Parasiten auf dem Sprung – Wie die Zelle mobile genetische Elemente unterdrückt

Weil dies dem gesamten Organismus gefährlich werden kann, sollen mehrere molekulare Mechanismen die Aktivität der Transposons unterdrücken. Ein Forscherteam um den Biochemiker Professor Klaus Förstemann vom Genzentrum der Ludwig-Maximilians-Universität (LMU) München konnte nun in der Taufliege Drosophila melanogaster eine neue Art der zellulären Abwehr gegen Gensequenzen nachweisen, die in hoher Kopienzahl vorliegen – selbst wenn diese noch nicht in das Genom eingebaut sind.

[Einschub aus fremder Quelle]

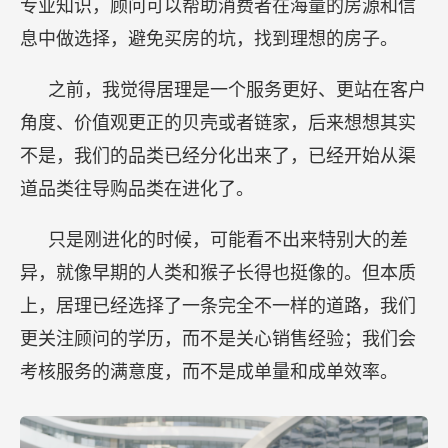
专业知识，顾问可以帮助消费者在海量的房源和信
息中做选择，避免买房的坑，找到理想的房子。
之前，我觉得居理是一个服务更好、更站在客户
角度、价值观更正的贝壳或者链家，后来想想其实
不是，我们的品类已经分化出来了，已经开始从渠
道品类往导购品类在进化了。
只是刚进化的时候，可能看不出来特别大的差
异，就像早期的人类和猴子长得也挺像的。但本质
上，居理已经选择了一条完全不一样的道路，我们
更关注顾问的学历，而不是关心销售经验；我们会
考核服务的满意度，而不是成单量和成单效率。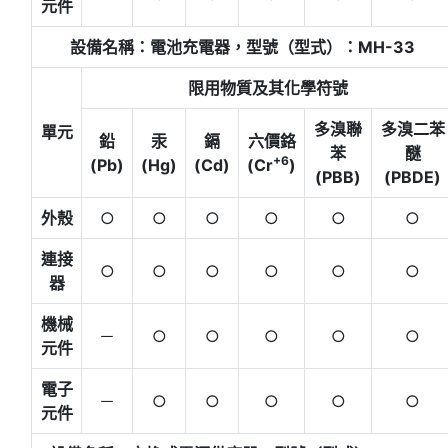
元件
設備名稱：電池充電器，型號（型式）：MH-33
限用物質及其化學符號
多溴聯
多溴二苯
單元
鉛
汞
鎘
六價鉻
苯
醚
+6
(Pb)
(Hg)
(Cd)
(Cr
)
(PBB)
(PBDE)
外殼
○
○
○
○
○
○
連接
○
○
○
○
○
○
器
機械
－
○
○
○
○
○
元件
電子
－
○
○
○
○
○
元件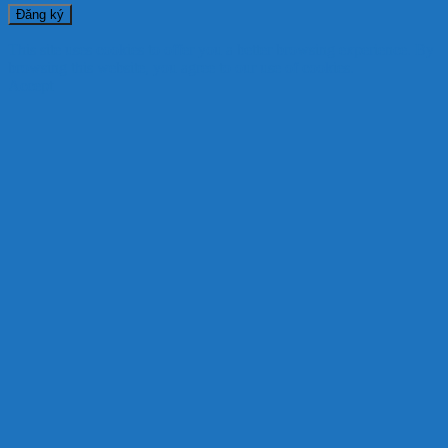
Đăng ký
This site uses cookies to offer you a better browsing experience. By
browsing this website, you agree to our use of cookies.
Accept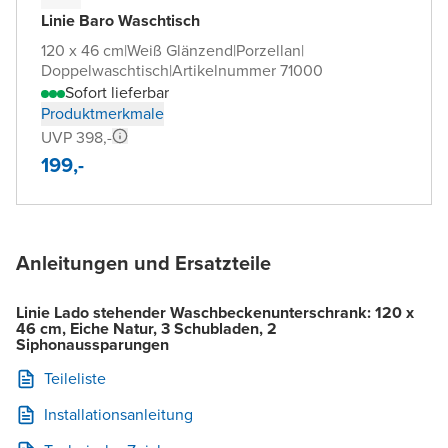
Linie Baro Waschtisch
120 x 46 cm
|
Weiß Glänzend
|
Porzellan
|
Doppelwaschtisch
|
Artikelnummer 71000
Sofort lieferbar
Produktmerkmale
UVP 398,-
199,-
Anleitungen und Ersatzteile
Linie Lado stehender Waschbeckenunterschrank: 120 x
46 cm, Eiche Natur, 3 Schubladen, 2
Siphonaussparungen
Teileliste
Installationsanleitung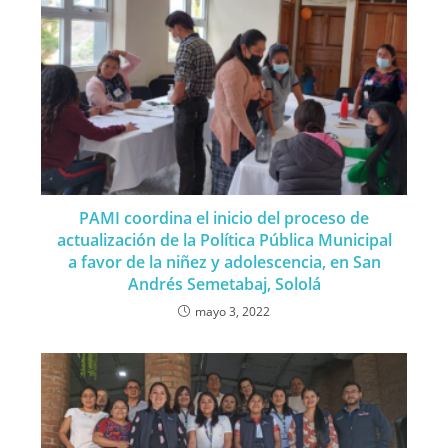
PAMI coordina el inicio del proceso de
actualización de la Política Pública Municipal
a favor de la niñez y adolescencia, en San
Andrés Semetabaj, Sololá
mayo 3, 2022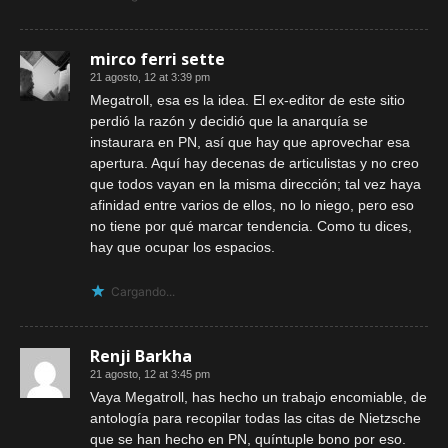
mirco ferri sette
21 agosto, 12 at 3:39 pm
Megatroll, esa es la idea. El ex-editor de este sitio
perdió la razón y decidió que la anarquía se
instaurara en PN, así que hay que aprovechar esa
apertura. Aquí hay decenas de articulistas y no creo
que todos vayan en la misma dirección; tal vez haya
afinidad entre varios de ellos, no lo niego, pero eso
no tiene por qué marcar tendencia. Como tu dices,
hay que ocupar los espacios.
Cargando...
Renji Barkha
21 agosto, 12 at 3:45 pm
Vaya Megatroll, has hecho un trabajo encomiable, de
antología para recopilar todas las citas de Nietzsche
que se han hecho en PN, quíntuple bono por eso.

Kleine RNA-Moleküle, das sind dem DNA-Erbmolekül nahe verwandte Nukleinsäuren, spielen hier die Hauptrolle. „Transposons sind sozusagen die Parasiten des Genoms“, sagt Förstemann. „Werden sie nicht in ihrer Ausbreitung unterdrückt, kann das Genom der Zelle instabil werden oder aber Krebs entstehen. Wir wollen jetzt testen, ob die neu entdeckte Abwehr auch in Säugerzellen auftritt und wie genau sie funktioniert.“ (EMBO online, 30. Juli 2009)

Die meisten höheren Organismen tragen in ihrem Genom einen großen Anteil an Transposons. Nach Schätzungen können diese mobilen Elemente mit einem oder mehreren Genen bis zur Hälfte des genetischen Materials ausmachen. „Das zeigt, dass die Zähmung der 'egoistischen' genetischen Elemente oft nicht sofort erfolgreich ist“, meint Förstemann. Dabei gibt es äußerst effiziente Abwehrmaßnahmen. In den Keimzellen etwa, die für die Fortpflanzung benötigt werden, sorgt das System der sogenannten piRNAs für eine Unterdrückung der Transposons – aber nur wenn diese Moleküle von der Mutter weitergegeben werden. Kommt es dabei zu Störungen, ist die Fruchtbarkeit der Nachkommen meist drastisch vermindert.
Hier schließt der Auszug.